Que su cercanía nos anime a restablecer la fraternidad, especialmente si alguna disputa la haya herido o incluso si está rota por nuestra insensatez. Ese Niño es el Primogénito entre muchos hermanos…

No sabemos cuánto más se extenderá esta noche sobre el mundo. Sabemos sí, con la certeza serena de la fe, que ese Niño que María recuesta sobre le pesebre, anunciado por el profeta en medio de la noche, es nuestra paz y nuestra luz. Es Dios con nosotros. Saber eso nos basta. 

Que María, José y el Niño Jesús hagan Navidad en nuestra diócesis, en nuestra Argentina… en tu corazón y en el de tu familia.

Amén. 

Navidad y la ventanita de Tabaré Vázquez

“La Voz de San Justo”, domingo 20 de diciembre de 2020

“María dijo al Ángel: «¿Cómo puede ser eso, si yo no tengo relaciones con ningún hombre?». El Ángel le respondió: «El Espíritu Santo descenderá sobre ti y el poder del Altísimo te cubrirá con su sombra. […] María dijo entonces: «Yo soy la servidora del Señor, que se cumpla en mí lo que has dicho». Y el Ángel se alejó.” (Lc 1, 34-38).

“A veces creo que hay Dios, a veces creo que no hay Dios. Que somos una ventanita que se abre a la vida y salimos al escenario. Pero muchas veces quiero, desearía, que hubiera un Dios. Pero hasta ahí puedo llegar”.

Son palabras del expresidente de Uruguay, Tabaré Vázquez, poco antes de morir. Como hombre de fe, se las agradezco sinceramente. Me ha hecho mucho bien leerlas y rumiarlas. He vuelto a pensar en ellas leyendo el evangelio de este último domingo de Adviento: la anunciación a María (cf. Lc 1, 26-38).

Entre creyentes y no creyentes hay, no obstante todo, puntos de contacto. Al menos, uno. En palabras del joven Ratzinger: aquel “quizás sea cierto” que, para unos, es nostalgia de una presencia (como para Tabaré); y, para otros (como para quien esto escribe), sospecha de un abismo que atrae y da vértigo.

La Navidad que tenemos por delante nos ofrece, una vez más, la experiencia cristiana en su más pura expresión: la nostalgia no queda defraudada y el deseo, sin extinguirse, siente que la plenitud es don gratuito y salvador.

Pero también, la experiencia del abismo se hace más intensa. El Niño que, según el relato evangélico, María concibe cuando la alcanza la sombra protectora del Espíritu, es precisamente el que ha dado el paso más atrevido: Dios se ha abajado, se ha hecho hombre, asumiendo la figura de un servidor.

Dios: uno de nosotros, tan débil, frágil y vulnerable. Como cada uno de nosotros.

El Dios amor es -como siempre lo es el amor verdadero- el Dios humilde que se ofrece, sin imponerse ni abrumar.

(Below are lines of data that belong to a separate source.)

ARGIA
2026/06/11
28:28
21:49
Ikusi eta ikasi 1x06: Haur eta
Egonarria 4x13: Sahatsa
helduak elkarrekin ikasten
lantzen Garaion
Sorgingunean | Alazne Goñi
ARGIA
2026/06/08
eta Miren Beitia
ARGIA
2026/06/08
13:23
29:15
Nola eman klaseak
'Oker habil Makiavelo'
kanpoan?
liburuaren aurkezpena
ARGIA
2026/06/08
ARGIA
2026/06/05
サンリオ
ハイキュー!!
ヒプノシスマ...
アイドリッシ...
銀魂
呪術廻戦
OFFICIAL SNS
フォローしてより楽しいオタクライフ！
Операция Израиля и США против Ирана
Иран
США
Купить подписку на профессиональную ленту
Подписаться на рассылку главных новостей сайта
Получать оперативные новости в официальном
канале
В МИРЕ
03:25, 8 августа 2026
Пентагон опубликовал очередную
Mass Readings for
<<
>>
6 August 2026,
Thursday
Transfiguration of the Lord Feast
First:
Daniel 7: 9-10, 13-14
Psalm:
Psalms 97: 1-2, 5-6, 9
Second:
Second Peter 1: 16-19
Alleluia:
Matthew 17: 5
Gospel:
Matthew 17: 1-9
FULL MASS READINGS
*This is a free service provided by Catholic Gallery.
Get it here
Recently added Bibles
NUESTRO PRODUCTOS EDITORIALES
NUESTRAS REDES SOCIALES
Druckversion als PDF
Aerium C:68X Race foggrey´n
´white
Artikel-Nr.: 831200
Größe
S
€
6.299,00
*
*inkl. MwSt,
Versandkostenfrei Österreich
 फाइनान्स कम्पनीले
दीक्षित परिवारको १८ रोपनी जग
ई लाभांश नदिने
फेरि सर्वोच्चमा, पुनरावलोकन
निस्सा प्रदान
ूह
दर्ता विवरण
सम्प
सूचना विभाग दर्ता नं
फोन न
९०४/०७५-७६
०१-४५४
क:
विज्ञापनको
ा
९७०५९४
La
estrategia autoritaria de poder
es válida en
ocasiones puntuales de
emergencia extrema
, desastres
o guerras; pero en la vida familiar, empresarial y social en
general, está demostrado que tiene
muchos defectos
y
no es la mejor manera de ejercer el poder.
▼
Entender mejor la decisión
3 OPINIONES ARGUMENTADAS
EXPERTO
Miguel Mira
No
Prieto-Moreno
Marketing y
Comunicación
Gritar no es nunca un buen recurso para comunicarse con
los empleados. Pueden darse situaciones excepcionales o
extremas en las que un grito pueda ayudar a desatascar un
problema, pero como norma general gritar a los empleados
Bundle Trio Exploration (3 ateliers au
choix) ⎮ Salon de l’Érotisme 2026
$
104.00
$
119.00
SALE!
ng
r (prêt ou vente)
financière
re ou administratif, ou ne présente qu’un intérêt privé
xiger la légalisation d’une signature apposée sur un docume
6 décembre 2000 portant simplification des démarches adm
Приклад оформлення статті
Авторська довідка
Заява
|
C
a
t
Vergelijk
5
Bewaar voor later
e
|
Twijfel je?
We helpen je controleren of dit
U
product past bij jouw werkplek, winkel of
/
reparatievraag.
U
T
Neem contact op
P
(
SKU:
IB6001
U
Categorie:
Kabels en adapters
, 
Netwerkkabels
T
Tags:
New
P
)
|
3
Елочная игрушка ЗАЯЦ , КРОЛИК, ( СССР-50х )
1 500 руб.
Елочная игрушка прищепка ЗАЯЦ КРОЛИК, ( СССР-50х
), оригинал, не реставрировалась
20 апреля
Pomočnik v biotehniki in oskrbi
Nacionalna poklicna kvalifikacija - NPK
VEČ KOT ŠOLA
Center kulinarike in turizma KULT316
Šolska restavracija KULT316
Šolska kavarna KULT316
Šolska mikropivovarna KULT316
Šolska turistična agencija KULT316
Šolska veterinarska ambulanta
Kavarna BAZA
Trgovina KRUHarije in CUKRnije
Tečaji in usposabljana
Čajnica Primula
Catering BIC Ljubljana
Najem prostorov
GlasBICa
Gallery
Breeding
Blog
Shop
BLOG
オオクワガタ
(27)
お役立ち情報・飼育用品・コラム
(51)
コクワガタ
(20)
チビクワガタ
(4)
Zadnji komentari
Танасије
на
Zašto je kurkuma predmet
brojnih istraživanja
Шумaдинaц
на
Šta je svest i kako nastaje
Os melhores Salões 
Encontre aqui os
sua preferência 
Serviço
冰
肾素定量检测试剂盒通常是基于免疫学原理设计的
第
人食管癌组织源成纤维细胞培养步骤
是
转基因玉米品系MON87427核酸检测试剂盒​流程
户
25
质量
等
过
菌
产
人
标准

Todo lo contrario: su fragilidad lo expone a la libertad que puede arrodillarse (como los pastores y los magos) o intentar imponerse con furia.

La Navidad está a las puertas. Es la Navidad bajo “distanciamiento social obligatorio”. Pero es Navidad: Dios colma cualquier distancia, se dispone a nacer allí donde le dan albergue. También en el alma de cada uno de nosotros.

Usando la imagen de Tabaré: Él ha abierto una ventanita y ha entrado en escena… pero para no dejarla nunca más.